Ingezonden brief

Algemeen

Legkippen of melkpakken?

Op 13 april was ik aanwezig op de bijeenkomst over het plan van ondernemer Koolen om een melkfabriek te starten in de leegstaande kippenstallen van (voorheen) Van Deurzen aan de Dennenkamp in Groesbeek. Er werd een positief verhaal geschetst waarin alles en iedereen er op vooruit gaat. Maar zo eenvoudig bleek het niet te zijn, want wensdenken en feiten(kennis) gaan vaak niet samen. En, zoals gebruikelijk, worden kritische vragen afgeserveerd als emoties.

De grote vraag is of we echt iets opschieten met een melkfabriek op deze plek. Alles beter dan een stinkende megastal, zou je zeggen. Het is te prijzen dat het gemeentebestuur inmiddels zelf ook tot het inzicht is gekomen dat kippen ongewenst zijn. Dat is een breuk met het verleden, want vanaf 2001 heeft men voortdurend alles in het werk gesteld om Van Deurzen aan een geldige vergunning te helpen.

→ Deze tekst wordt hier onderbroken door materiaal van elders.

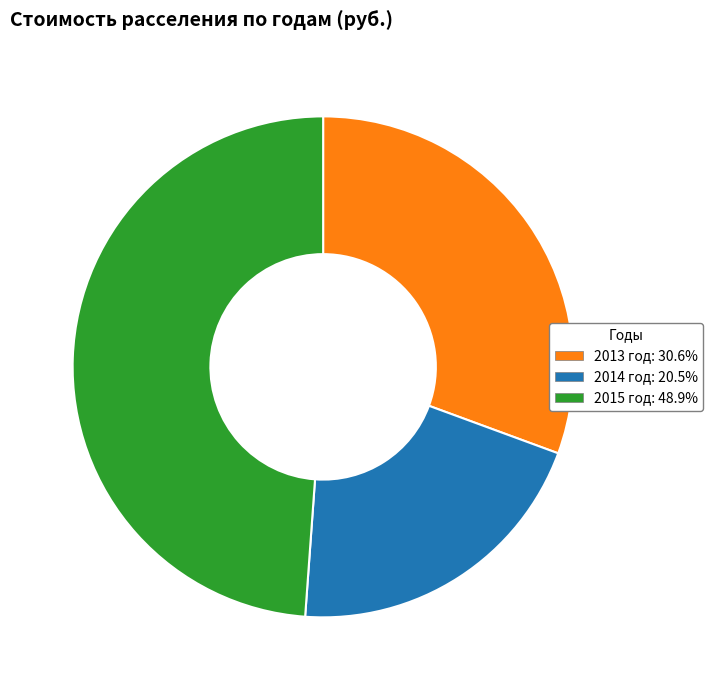

Approximately how many times larger is the value at 2015 compared to 2014?

2.4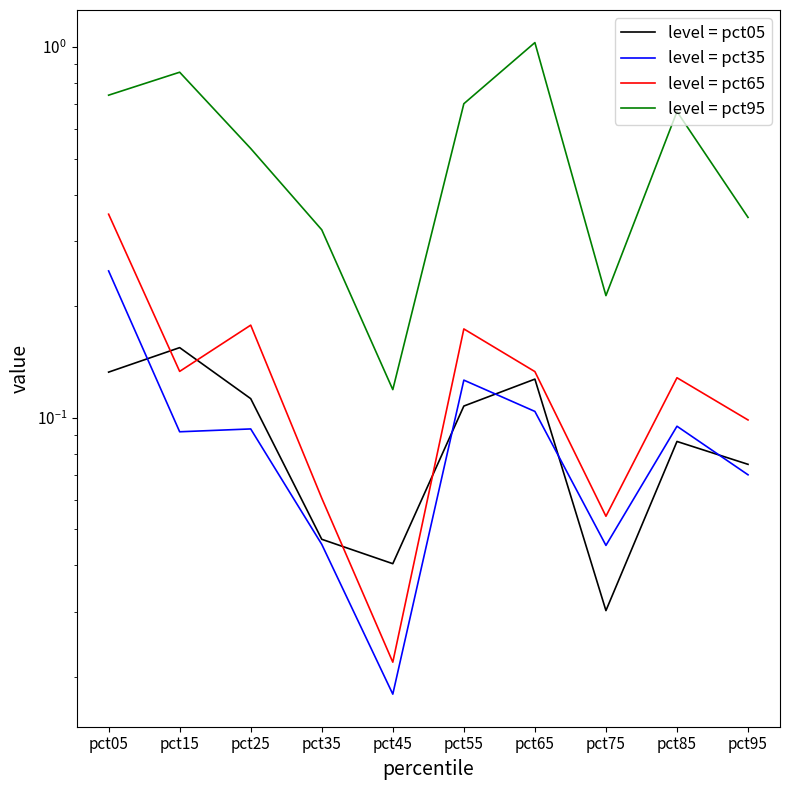

At which category is the sum across all series the highest?

pct05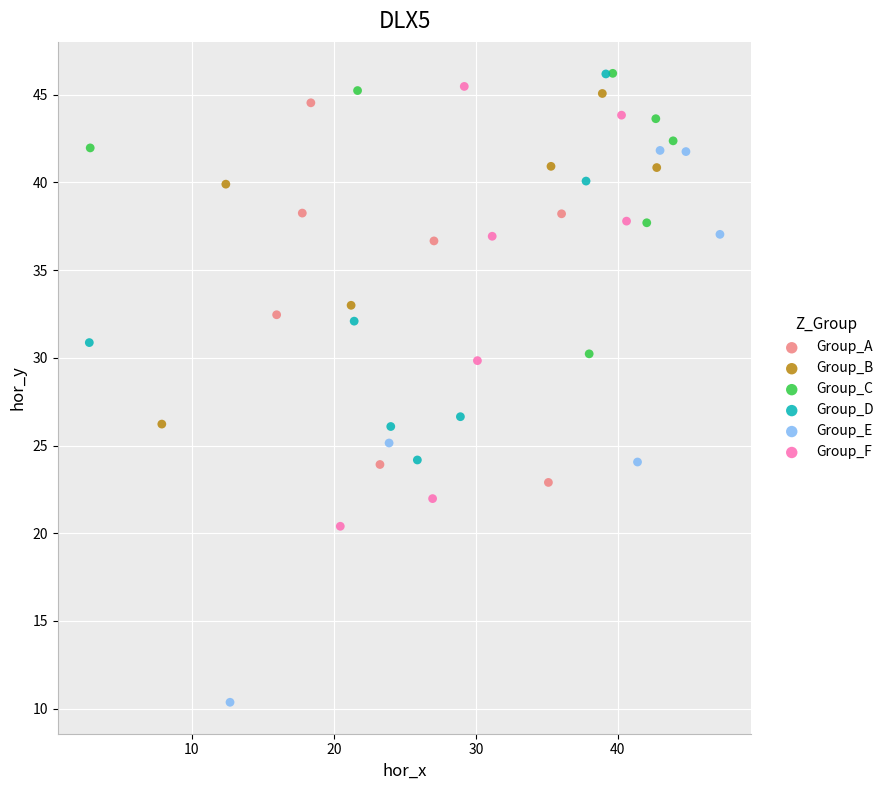

Which series reaches the minimum Y coordinate?

Group_E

Het maakt niet uit of je door de hond of door de kat gebeten wordt, zo luidt het spreekwoord. Een melkfabriek is een industriële activiteit die thuishoort op een bedrijventerrein. Dat is niet voor niets. Staat er eenmaal een fabriek, dan krijg je hem nooit meer weg. Wat klein begint, kan/wil groter groeien met meer gevolgen voor de omgeving. En zo dreigt Groesbeek een nieuw probleem ‘ingerommeld’ te worden. Legkippen of melkpakken, zijn dat echt de enige twee opties? Zou het niet beter zijn als gemeente, provincie en ondernemer een passende plek zoeken op een bedrijventerrein in de regio? En tegelijkertijd de intensieve veehouderij aan de Dennenkamp saneren en het lelijke stallencomplex opruimen?